Transcribe every line of the rows below without changing a single character.
··· DATA EXTRACTS
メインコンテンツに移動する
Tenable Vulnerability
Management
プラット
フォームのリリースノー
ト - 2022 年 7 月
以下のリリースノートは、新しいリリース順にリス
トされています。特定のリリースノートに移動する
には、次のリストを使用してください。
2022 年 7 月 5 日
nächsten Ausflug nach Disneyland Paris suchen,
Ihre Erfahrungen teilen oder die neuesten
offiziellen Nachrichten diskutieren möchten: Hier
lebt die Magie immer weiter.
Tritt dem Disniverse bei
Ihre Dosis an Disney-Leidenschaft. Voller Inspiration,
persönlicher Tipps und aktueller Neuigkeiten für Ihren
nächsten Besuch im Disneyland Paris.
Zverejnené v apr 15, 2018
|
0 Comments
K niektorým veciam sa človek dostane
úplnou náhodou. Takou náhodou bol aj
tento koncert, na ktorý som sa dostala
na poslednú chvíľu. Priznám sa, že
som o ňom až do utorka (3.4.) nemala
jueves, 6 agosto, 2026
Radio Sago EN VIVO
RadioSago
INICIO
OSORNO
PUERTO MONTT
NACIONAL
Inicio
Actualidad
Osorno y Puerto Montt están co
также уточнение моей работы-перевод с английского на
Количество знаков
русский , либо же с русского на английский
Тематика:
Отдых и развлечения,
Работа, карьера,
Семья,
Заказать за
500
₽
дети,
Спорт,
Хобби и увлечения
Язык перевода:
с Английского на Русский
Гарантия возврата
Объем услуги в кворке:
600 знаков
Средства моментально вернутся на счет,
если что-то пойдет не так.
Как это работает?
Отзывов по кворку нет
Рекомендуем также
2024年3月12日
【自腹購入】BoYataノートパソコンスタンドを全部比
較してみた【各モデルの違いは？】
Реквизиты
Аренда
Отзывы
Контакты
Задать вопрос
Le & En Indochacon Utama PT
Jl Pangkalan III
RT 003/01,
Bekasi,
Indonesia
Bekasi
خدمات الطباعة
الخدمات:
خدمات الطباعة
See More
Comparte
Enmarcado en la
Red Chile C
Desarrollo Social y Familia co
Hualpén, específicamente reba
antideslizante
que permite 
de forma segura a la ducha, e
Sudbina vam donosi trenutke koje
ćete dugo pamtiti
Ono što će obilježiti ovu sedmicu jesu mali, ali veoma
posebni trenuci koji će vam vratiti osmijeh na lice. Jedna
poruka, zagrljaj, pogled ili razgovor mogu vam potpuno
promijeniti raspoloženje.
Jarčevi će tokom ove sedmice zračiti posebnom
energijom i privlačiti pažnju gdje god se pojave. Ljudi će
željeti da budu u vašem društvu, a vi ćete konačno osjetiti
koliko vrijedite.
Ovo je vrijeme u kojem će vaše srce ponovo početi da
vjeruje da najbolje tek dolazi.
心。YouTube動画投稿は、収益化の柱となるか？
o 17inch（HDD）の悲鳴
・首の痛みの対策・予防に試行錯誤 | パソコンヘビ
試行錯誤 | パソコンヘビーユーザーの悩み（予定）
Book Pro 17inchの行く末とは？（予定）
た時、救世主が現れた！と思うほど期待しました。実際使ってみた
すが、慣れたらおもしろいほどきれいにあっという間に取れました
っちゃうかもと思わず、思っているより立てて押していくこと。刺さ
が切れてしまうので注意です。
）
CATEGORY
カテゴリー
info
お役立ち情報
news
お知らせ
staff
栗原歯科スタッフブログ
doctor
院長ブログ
······
◆ **RESPONSE BELOW**:
メインコンテンツに移動する
Tenable Vulnerability
Management
プラット
フォームのリリースノー
ト - 2022 年 7 月
以下のリリースノートは、新しいリリース順にリス
トされています。特定のリリースノートに移動する
には、次のリストを使用してください。
2022 年 7 月 5 日
nächsten Ausflug nach Disneyland Paris suchen,
Ihre Erfahrungen teilen oder die neuesten
offiziellen Nachrichten diskutieren möchten: Hier
lebt die Magie immer weiter.
Tritt dem Disniverse bei
Ihre Dosis an Disney-Leidenschaft. Voller Inspiration,
persönlicher Tipps und aktueller Neuigkeiten für Ihren
nächsten Besuch im Disneyland Paris.
Zverejnené v apr 15, 2018
|
0 Comments
K niektorým veciam sa človek dostane
úplnou náhodou. Takou náhodou bol aj
tento koncert, na ktorý som sa dostala
na poslednú chvíľu. Priznám sa, že
som o ňom až do utorka (3.4.) nemala
jueves, 6 agosto, 2026
Radio Sago EN VIVO
RadioSago
INICIO
OSORNO
PUERTO MONTT
NACIONAL
Inicio
Actualidad
Osorno y Puerto Montt están co
также уточнение моей работы-перевод с английского на
Количество знаков
русский , либо же с русского на английский
Тематика:
Отдых и развлечения,
Работа, карьера,
Семья,
Заказать за
500
₽
дети,
Спорт,
Хобби и увлечения
Язык перевода:
с Английского на Русский
Гарантия возврата
Объем услуги в кворке:
600 знаков
Средства моментально вернутся на счет,
если что-то пойдет не так.
Как это работает?
Отзывов по кворку нет
Рекомендуем также
2024年3月12日
【自腹購入】BoYataノートパソコンスタンドを全部比
較してみた【各モデルの違いは？】
Реквизиты
Аренда
Отзывы
Контакты
Задать вопрос
Le & En Indochacon Utama PT
Jl Pangkalan III
RT 003/01,
Bekasi,
Indonesia
Bekasi
خدمات الطباعة
الخدمات:
خدمات الطباعة
See More
Comparte
Enmarcado en la
Red Chile C
Desarrollo Social y Familia co
Hualpén, específicamente reba
antideslizante
que permite 
de forma segura a la ducha, e
Sudbina vam donosi trenutke koje
ćete dugo pamtiti
Ono što će obilježiti ovu sedmicu jesu mali, ali veoma
posebni trenuci koji će vam vratiti osmijeh na lice. Jedna
poruka, zagrljaj, pogled ili razgovor mogu vam potpuno
promijeniti raspoloženje.
Jarčevi će tokom ove sedmice zračiti posebnom
energijom i privlačiti pažnju gdje god se pojave. Ljudi će
željeti da budu u vašem društvu, a vi ćete konačno osjetiti
koliko vrijedite.
Ovo je vrijeme u kojem će vaše srce ponovo početi da
vjeruje da najbolje tek dolazi.
心。YouTube動画投稿は、収益化の柱となるか？
o 17inch（HDD）の悲鳴
・首の痛みの対策・予防に試行錯誤 | パソコンヘビ
試行錯誤 | パソコンヘビーユーザーの悩み（予定）
Book Pro 17inchの行く末とは？（予定）
た時、救世主が現れた！と思うほど期待しました。実際使ってみた
すが、慣れたらおもしろいほどきれいにあっという間に取れました
っちゃうかもと思わず、思っているより立てて押していくこと。刺さ
が切れてしまうので注意です。
）
CATEGORY
カテゴリー
info
お役立ち情報
news
お知らせ
staff
栗原歯科スタッフブログ
doctor
院長ブログ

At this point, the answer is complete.